| Task to carry out |
Everything from the line that contains "neck: (552, 374)" to the end of the records below, both lines included, should be transcribed exactly and returned alone.

| Available data |
□ □ □ □ □

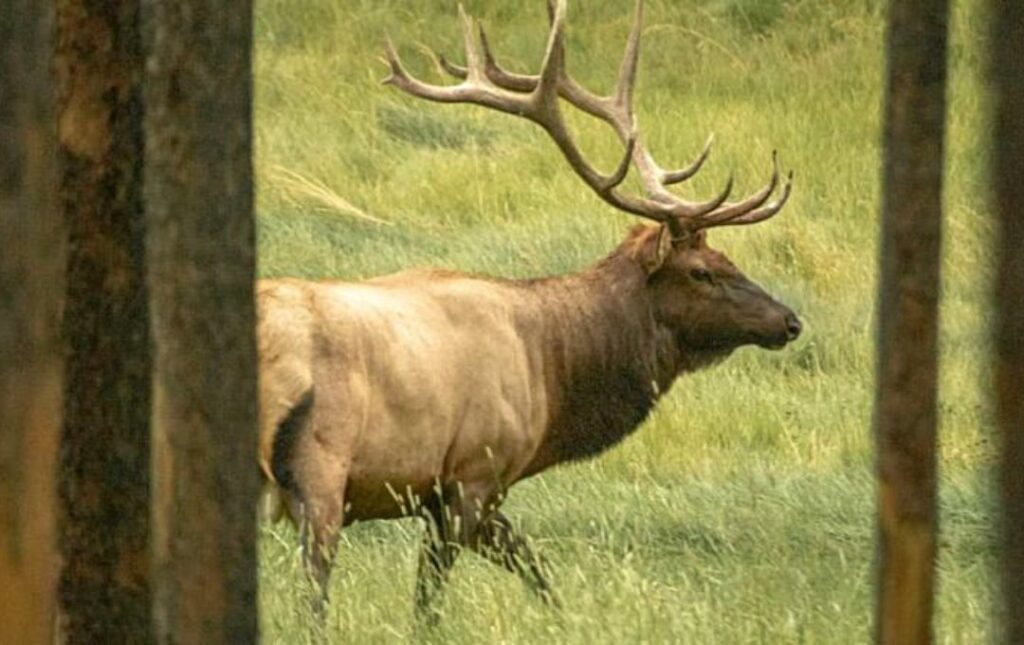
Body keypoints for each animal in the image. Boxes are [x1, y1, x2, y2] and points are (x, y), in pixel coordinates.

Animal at [256, 0, 798, 622]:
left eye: (727, 257)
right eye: (701, 271)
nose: (789, 321)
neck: (552, 374)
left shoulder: (459, 493)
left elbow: (537, 571)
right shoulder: (473, 473)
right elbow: (431, 601)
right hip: (321, 468)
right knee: (314, 597)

□ □ □ □ □

| Result of this task |
neck: (552, 374)
left shoulder: (459, 493)
left elbow: (537, 571)
right shoulder: (473, 473)
right elbow: (431, 601)
right hip: (321, 468)
right knee: (314, 597)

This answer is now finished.